-- start Dataset rows --

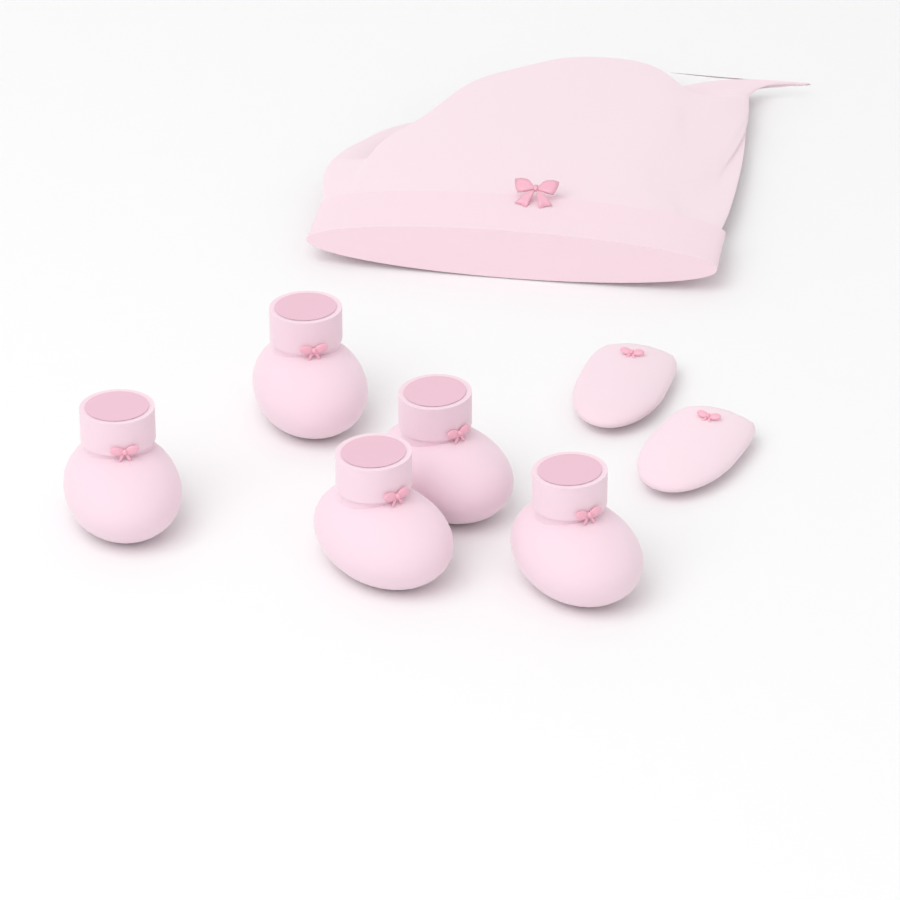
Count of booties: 5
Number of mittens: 2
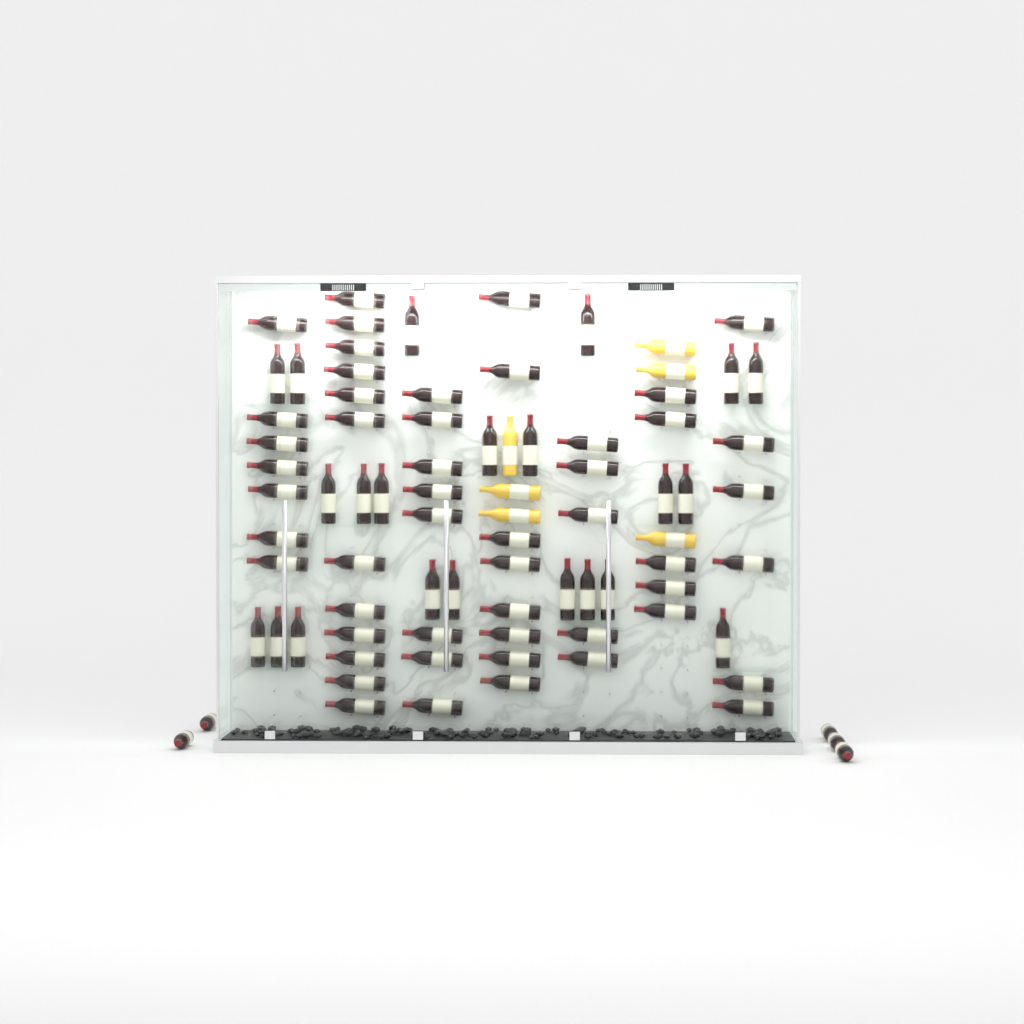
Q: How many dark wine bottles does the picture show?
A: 78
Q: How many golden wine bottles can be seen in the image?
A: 6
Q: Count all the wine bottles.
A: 84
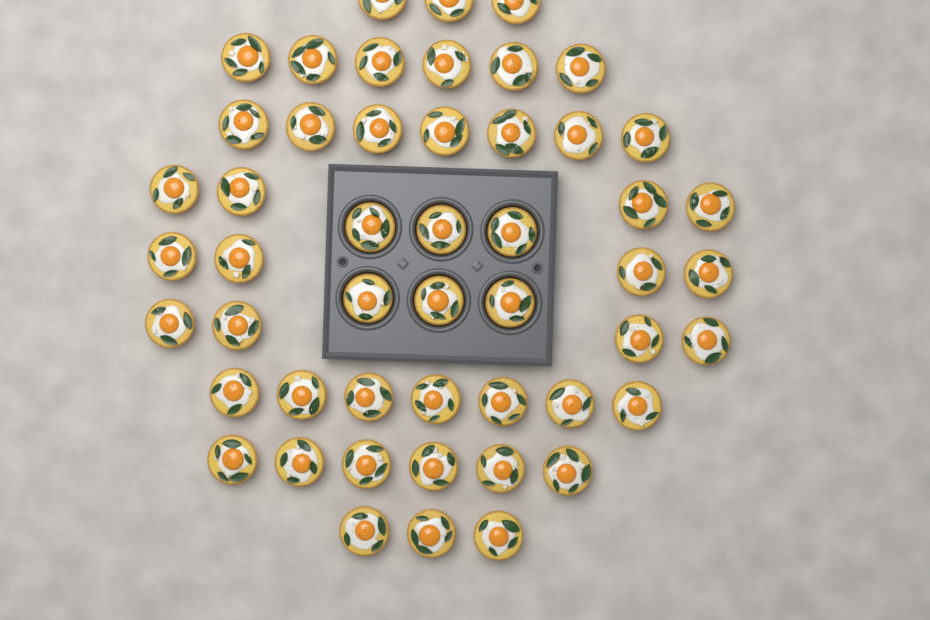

-- end Dataset rows --

Written problem: Reproduce all of the rows above word for word, omitting the pictures.

Output below:
Count of booties: 5
Number of mittens: 2
Q: How many dark wine bottles does the picture show?
A: 78
Q: How many golden wine bottles can be seen in the image?
A: 6
Q: Count all the wine bottles.
A: 84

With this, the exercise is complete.